Rita Atria, 25 anni dopo
di Cristiana Mastronicola
A Roma faceva caldo quella domenica del 26 luglio del 1992. Di quel caldo che ferma le vite e le lascia sospese, sedate. Nel cuore della città, in via Amelia, una ragazza, poco più che adolescente, spezzava quella domenica assopita e si gettava dal settimo piano di uno dei palazzoni alti del quartiere tuscolano. Solo una settimana prima, a spezzare un’altra domenica asfissiante, a Palermo, era stata la bomba che aveva ucciso Paolo Borsellino. Quella bomba che svegliava l’Italia tutta, la sconvolgeva e la coinvolgeva definitivamente nei fatti che straziavano la Sicilia. A legare le due vite una linea sottile e robusta. Rita Atria aveva 17 anni e la sete di giustizia. Sete riposta, tutta, nella valigetta del giudice buono, “unica speranza”. Era testimone di giustizia, la “picciridda”. Figlia di mafiosi, aveva ripudiato le sue origini e si era messa contro la sua famiglia. Proprio come aveva fatto Piera, la cognata di Rita, l'unica in casa a sostenere quella scelta. Aveva parlato, Rita, aveva tradito le sue radici e denunciato la mafia. Quella che aveva visto e riconosciuto con gli occhi di bambina, quella che aveva ucciso il papà e il fratello. Quella che avrebbe ucciso il suo giudice, pure. A Roma era arrivata perché andava protetta, Rita. A Roma moriva perché a Palermo moriva Borsellino. Sola. Perché nessuno, come Paolo, aveva preso le sue mani piccole accompagnandola durante quella giovinezza, fragile e indistruttibile insieme. Indistruttibile come la speranza che l’aveva sempre scortata, coraggiosa, nella strada che aveva scelto, impraticabile e impraticata dai più. Quella stessa speranza Rita l’aveva appuntata con meticolosa chiarezza sul suo diario. diario di adolescente cresciuta troppo in fretta, diario di donna caparbia, sicura, incrollabile. Come l’idea di antimafia che quella vita spezzata ci lascia sulla pelle, ancora oggi, venticinque anni dopo.
di Federica Olivo
Nella provincia siciliana dell’inizio degli anni ’90, ribellarsi alla mafia era un’anomalia. Che una ragazzina scegliesse di raccontare quello che sapeva alla magistratura, era quasi impensabile. Se, però, la mafia ammazza tuo padre e tuo fratello, l’impensabile può diventare realtà.

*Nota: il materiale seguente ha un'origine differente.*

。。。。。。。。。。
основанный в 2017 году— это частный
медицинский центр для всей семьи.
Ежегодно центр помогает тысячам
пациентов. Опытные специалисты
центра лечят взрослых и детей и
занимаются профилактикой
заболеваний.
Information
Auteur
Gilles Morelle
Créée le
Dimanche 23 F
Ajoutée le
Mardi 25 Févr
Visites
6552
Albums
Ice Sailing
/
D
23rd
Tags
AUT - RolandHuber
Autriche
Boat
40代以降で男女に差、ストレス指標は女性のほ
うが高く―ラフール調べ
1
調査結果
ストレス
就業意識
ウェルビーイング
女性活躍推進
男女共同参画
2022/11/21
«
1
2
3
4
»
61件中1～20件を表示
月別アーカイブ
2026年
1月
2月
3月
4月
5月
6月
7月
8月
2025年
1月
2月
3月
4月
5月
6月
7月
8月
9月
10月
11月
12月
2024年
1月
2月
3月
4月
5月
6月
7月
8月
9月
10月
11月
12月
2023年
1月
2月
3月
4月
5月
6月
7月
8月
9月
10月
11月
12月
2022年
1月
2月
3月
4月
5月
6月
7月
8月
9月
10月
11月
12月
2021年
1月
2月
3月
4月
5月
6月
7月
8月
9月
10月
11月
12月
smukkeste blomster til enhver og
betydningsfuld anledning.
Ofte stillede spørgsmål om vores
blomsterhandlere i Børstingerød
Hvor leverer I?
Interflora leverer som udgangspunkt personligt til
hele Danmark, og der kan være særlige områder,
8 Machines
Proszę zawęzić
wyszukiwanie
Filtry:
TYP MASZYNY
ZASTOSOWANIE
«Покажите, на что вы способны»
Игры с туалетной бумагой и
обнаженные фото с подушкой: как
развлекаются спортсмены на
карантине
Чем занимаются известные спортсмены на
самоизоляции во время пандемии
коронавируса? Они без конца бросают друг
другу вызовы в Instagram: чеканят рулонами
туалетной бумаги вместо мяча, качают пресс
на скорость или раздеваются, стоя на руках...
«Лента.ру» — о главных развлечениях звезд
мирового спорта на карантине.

Quando decise di parlare con Paolo Borsellino, Rita Atria aveva solo 17 anni. Bussò alla porta del giudice e, con precisione, spiegò tutti i dettagli dell’ambiente malavitoso di Partanna, paese in provincia di Trapani in cui era nata. Ricordava tutte le confidenze che le aveva fatto il fratello Nicola, ucciso a nel 1991. Dopo l’omicidio del padre Vito, si era legata molto a lui.
Rita scelse la strada della giustizia, contro tutto e tutti. Contro sua madre, innanzitutto. Dalla sua parte però, oltre alla cognata, c’era lui, il “giudice dai baffi gentili”. Proprio la strada della giustizia la portò a Roma. Finalmente in città, sperimentò una libertà mai provata. E con la libertà, la speranza di vivere in un mondo più giusto. Proprio di questo scrisse nel suo ultimo tema. Era la fine di giugno del 1992 e la speranza sparì poche settimane dopo.
La morte del giudice Borsellino per Rita fu un colpo insuperabile. L’uomo che l’aveva ascoltata e protetta non c’era più. Si sentì sola.
La vita di questa ragazza ribelle e coraggiosa finisce così, con un lancio dal settimo piano di un palazzo sulla Tuscolana, il 26 luglio 1992. In quel palazzo avrebbe voluto ricominciare a vivere, avendo come cornice una città lontana dalla Sicilia, ma non abbastanza da eliminare dalla sua vita il peso dell’ingiustizia.
Dopo 25 anni, ricordare la sua storia e il suo coraggio non vuol dire solo commemorare. Significa aggiungere altri tasselli alla costruzione di quel mondo onesto, in cui Rita tanto sperava e che ha contribuito a creare, schierandosi, con fierezza, dalla parte della verità e della giustizia.